High-Dimensional Inference under Dynamics and Complexity: Applications in Biology and Finance
Abstract
This thesis focuses on advancing statistical inference methods and theoretical understanding for modeling and optimization problems in high-dimensional settings, specifically targeting scenarios where the number of variables substantially exceeds available observations. The central contributions include the development of a robust method for detecting change points in graphical models and an in-depth theoretical analysis of the "double descent" phenomenon in mean-variance portfolio optimization.
In Chapter 2, we propose the Factor-Augmented Graphical Model (FAGM), a novel methodology for detecting structural changes in piecewise-constant graphical models. Unlike traditional approaches that assume independent observations and static network structures, FAGM explicitly incorporates unobserved, temporally correlated common factors. This allows the method to isolate true shifts in conditional dependencies by analyzing error components, which are assumed to be independently and piecewise-identically distributed. We rigorously establish the theoretical consistency of a regularized estimator and demonstrate its effectiveness through extensive simulation studies and a real-world application involving gene expression data.

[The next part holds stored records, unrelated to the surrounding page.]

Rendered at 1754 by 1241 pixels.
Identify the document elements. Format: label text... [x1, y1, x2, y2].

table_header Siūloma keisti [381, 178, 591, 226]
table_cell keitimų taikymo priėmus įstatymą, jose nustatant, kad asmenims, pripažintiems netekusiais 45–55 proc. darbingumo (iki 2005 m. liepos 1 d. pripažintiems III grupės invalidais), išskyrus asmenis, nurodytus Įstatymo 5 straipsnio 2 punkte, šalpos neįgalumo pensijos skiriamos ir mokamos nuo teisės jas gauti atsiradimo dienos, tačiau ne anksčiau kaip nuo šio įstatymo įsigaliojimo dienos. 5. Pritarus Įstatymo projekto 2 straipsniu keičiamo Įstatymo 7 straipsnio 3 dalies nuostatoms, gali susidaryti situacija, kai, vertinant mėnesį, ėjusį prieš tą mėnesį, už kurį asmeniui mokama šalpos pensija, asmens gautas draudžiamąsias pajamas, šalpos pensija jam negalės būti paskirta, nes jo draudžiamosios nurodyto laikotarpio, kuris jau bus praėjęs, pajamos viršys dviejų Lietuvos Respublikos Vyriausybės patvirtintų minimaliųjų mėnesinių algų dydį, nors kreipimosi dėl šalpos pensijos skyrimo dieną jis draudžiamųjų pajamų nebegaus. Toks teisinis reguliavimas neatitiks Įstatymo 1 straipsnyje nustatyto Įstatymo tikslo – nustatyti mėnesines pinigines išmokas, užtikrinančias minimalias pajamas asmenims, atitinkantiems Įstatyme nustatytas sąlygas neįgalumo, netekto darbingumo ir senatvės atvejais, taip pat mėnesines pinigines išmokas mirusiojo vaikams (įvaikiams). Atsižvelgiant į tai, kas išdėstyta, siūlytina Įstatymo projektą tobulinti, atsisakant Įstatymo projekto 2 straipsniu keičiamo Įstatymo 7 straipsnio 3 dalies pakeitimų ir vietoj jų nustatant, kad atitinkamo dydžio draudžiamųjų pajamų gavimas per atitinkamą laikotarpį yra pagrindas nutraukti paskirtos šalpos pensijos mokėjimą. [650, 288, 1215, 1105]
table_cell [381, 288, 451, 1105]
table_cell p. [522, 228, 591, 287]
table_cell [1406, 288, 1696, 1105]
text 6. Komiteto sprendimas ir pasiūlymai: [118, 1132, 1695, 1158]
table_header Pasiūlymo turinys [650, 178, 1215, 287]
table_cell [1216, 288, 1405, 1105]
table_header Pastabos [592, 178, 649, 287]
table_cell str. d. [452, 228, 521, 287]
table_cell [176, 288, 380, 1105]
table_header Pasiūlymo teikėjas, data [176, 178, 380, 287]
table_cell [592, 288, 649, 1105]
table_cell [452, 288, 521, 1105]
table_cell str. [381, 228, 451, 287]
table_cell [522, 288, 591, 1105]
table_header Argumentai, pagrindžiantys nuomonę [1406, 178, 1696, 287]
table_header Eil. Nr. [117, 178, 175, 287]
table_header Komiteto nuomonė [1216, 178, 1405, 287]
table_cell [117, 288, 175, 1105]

Chapter 3 investigates the empirically observed but theoretically ambiguous "double descent" phenomenon within the framework of mean-variance portfolio optimization. By explicitly modeling complexity through the number of assets, we uncover a distinctive "double ascent" pattern in the out-of-sample Sharpe ratio. Initially, increased portfolio complexity enhances performance, followed by deterioration due to estimation errors, and eventually a renewed improvement when complexity surpasses the number of observations. Our theoretical results provide transparency into the causal mechanisms behind this phenomenon, quantifying how economic benefits (theoretical Sharpe ratio) and statistical accuracy (estimation precision) jointly drive this counterintuitive behavior. This analysis reveals that over-parameterization can significantly outperform simpler models in high-dimensional portfolio selection contexts.
Collectively, this thesis provides rigorous theoretical foundations, complemented by extensive simulation and empirical studies, clearly demonstrating the practical utility and robustness of the proposed statistical methodologies and theoretical insights.